Another reality is that supply chains are critical for what Hayes calls “the creatures of the energy transition” – electric vehicles, solar panels, and batteries, that require doubling or even tripling amounts of resources like critical minerals -magnesium, copper, cobalt, lithium, etc. This situation leads to the need for new energy infrastructure.

“Building new energy infrastructure, like building new anything gets to be complicated as you get down to actually planning projects.” Hayes said as he addressed the timelines in various EU countries to obtain a government permit for a new facility.

“For onshore wind, the EU has a target of 24 months or two years to get a new onshore wind project through the permitting process, so you can start building. The real-time varies from about 30 months in Romania to 10 years in Croatia. Ten years just to get the permit, then you can start doing the front-end engineering and all the other stuff you need to do to build it. For solar, it is not nearly as bad but there are only three countries that can get a permit for a new onshore solar facility in less than two years. So again, it’s very difficult to imagine that we’re going to radically change the amount of energy that’s going to be delivered by these technologies five years from now or even ten years from now when just a simple permitting takes so much time.”

Hayes also examined the IEA Net Zero by 2050 report, issued in 2021 and updated in 2022 and the Western society’s focus on emissions. He pointed out that the goals specified in the report and update were aspirations.

“They (the IEA) promoted the idea that net zero emissions – greenhouse gas emissions reduction by 2050 would be a roadmap for the global energy sector. My question is, is it really? For example, in 2021, there would be no new unabated coal plants approved for development. In China, right now, I believe there are at least 15 or 20 under development today in 2023. I don’t know how many of them are innovative, but that is a miss. By 2025, sixty percent of car sales are prescribed to be electric with no new internal combustion car sales. So the question is again, is it a roadmap? Is it a set of plans that we need to follow to carry the energy sector forward?
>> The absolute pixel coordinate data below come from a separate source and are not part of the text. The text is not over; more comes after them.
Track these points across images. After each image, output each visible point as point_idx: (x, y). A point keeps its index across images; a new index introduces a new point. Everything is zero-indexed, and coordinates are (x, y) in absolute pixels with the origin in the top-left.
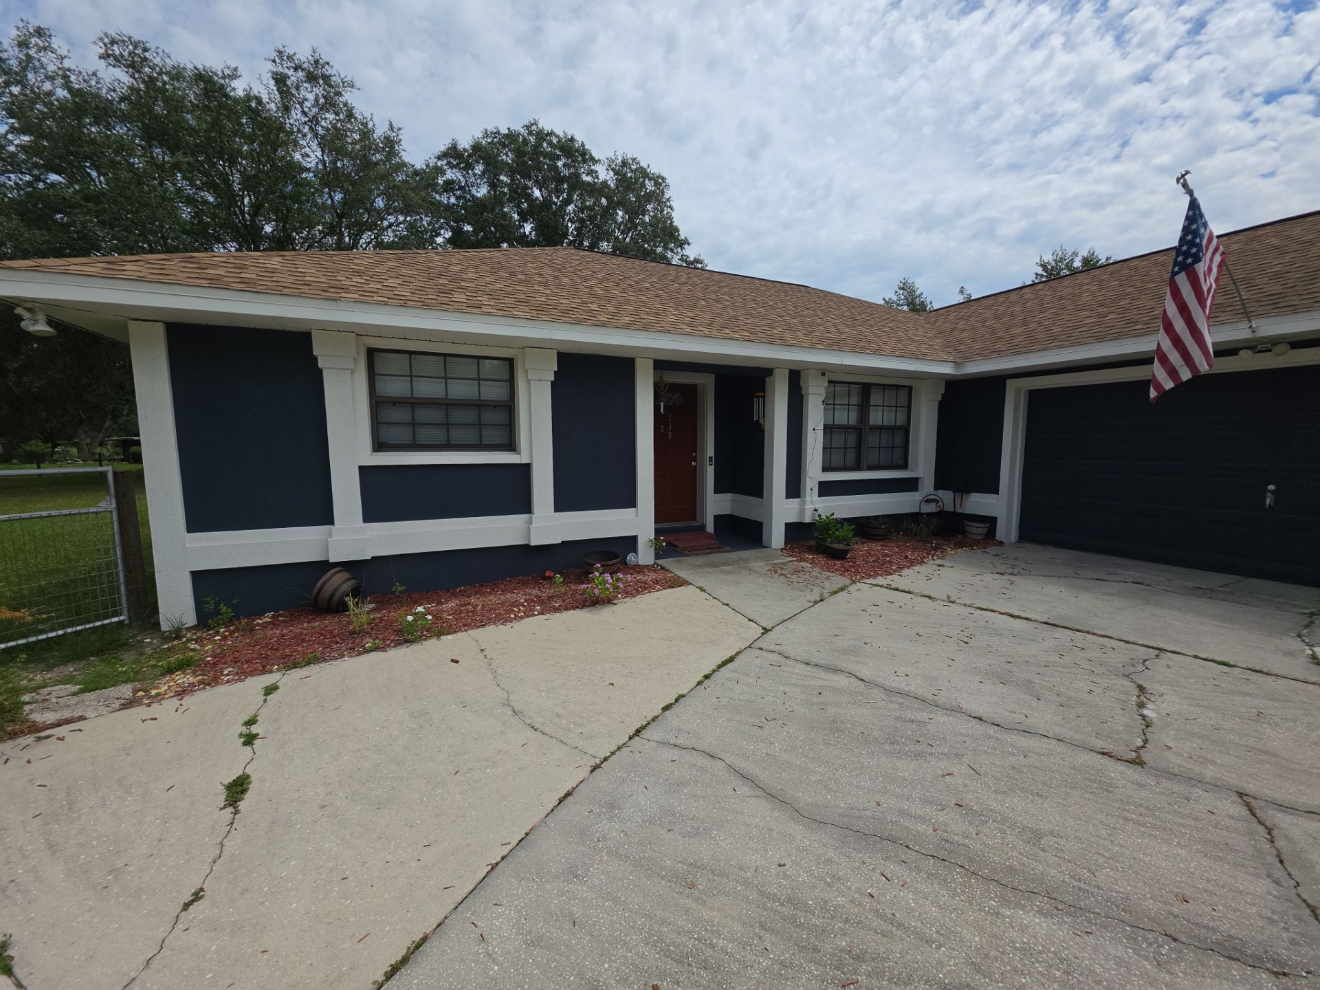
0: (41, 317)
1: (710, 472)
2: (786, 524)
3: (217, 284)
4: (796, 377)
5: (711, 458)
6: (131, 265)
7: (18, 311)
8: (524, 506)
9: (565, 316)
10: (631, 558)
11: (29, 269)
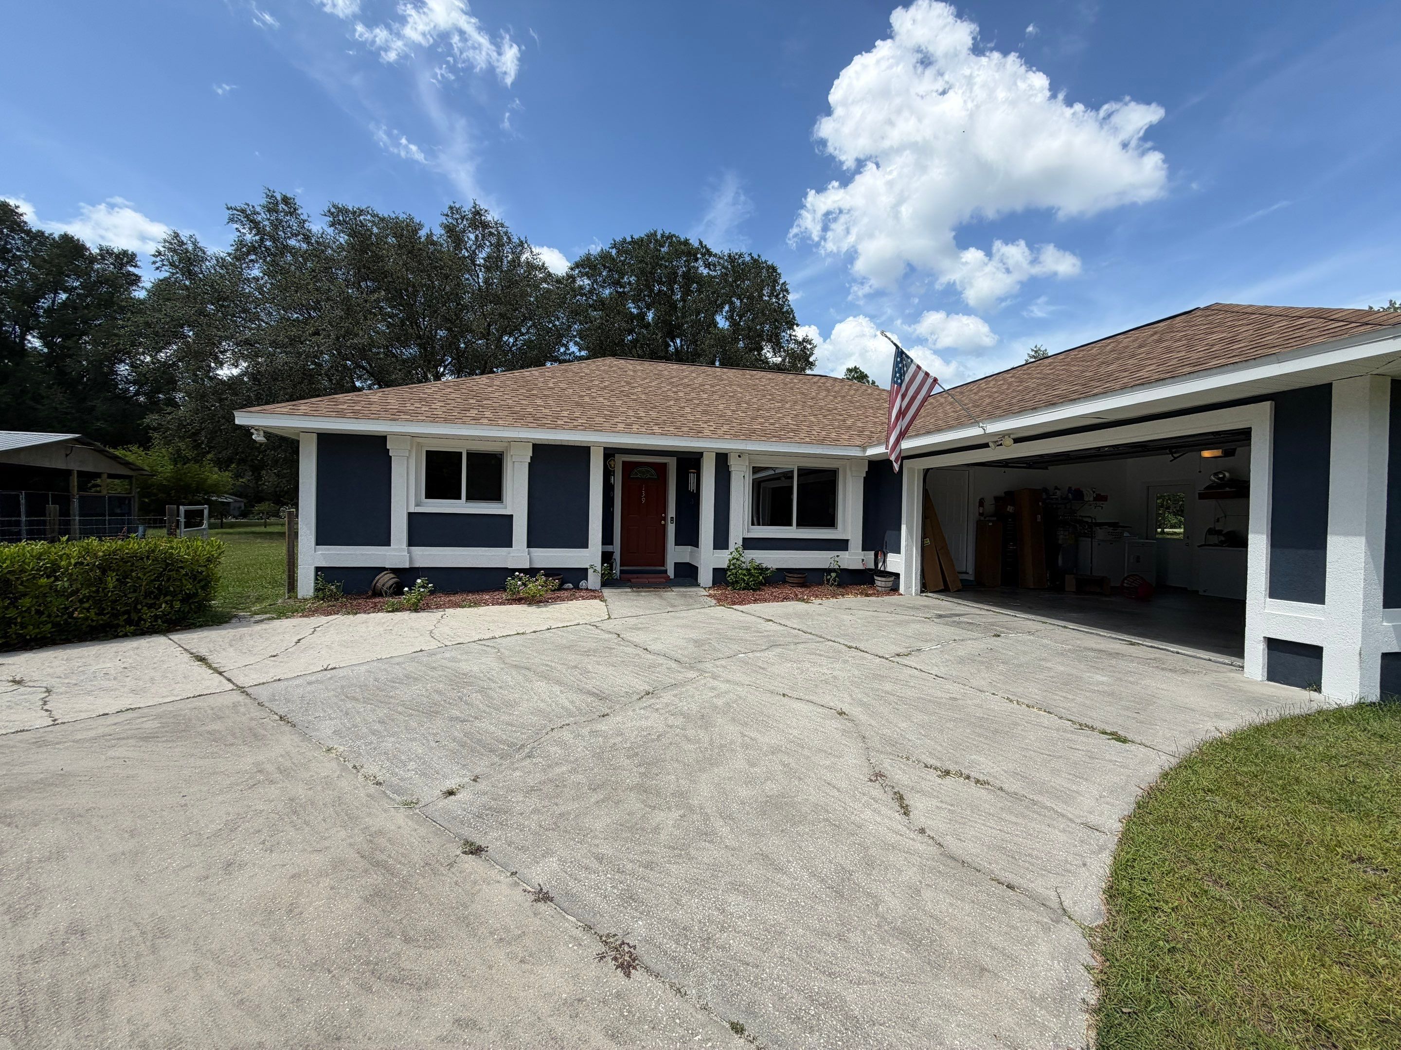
0: (262, 433)
1: (671, 529)
2: (714, 569)
3: (341, 414)
4: (722, 459)
5: (672, 518)
6: (304, 406)
7: (253, 431)
8: (507, 542)
9: (538, 422)
10: (583, 584)
11: (258, 412)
And you’re probably not surprised that my opinion is ‘No, it’s not relevant’. Because for any of the aspirations in the report or its revised version, there’s been no cost-benefit analysis of any of them. When you look at the supply chains, they haven’t thought about realistic timelines. My suggestion is that energy security requires plans for energy and sustainability means not only environmental issues, but it means doing things that meet the needs of the current generation without compromising the ability of future generations.”

Ultimately Brad Hayes left the audience with a crucial question  – in light of his discussions and revelations of the facts and history of energy development, current and future use, infrastructure complexity, and growth of global population and demand… what should our energy goals be?

As we contemplate the deeper context and implications of the changes prescribed by COP28 declarations and prescriptions, some countries are questioning their validity – should we?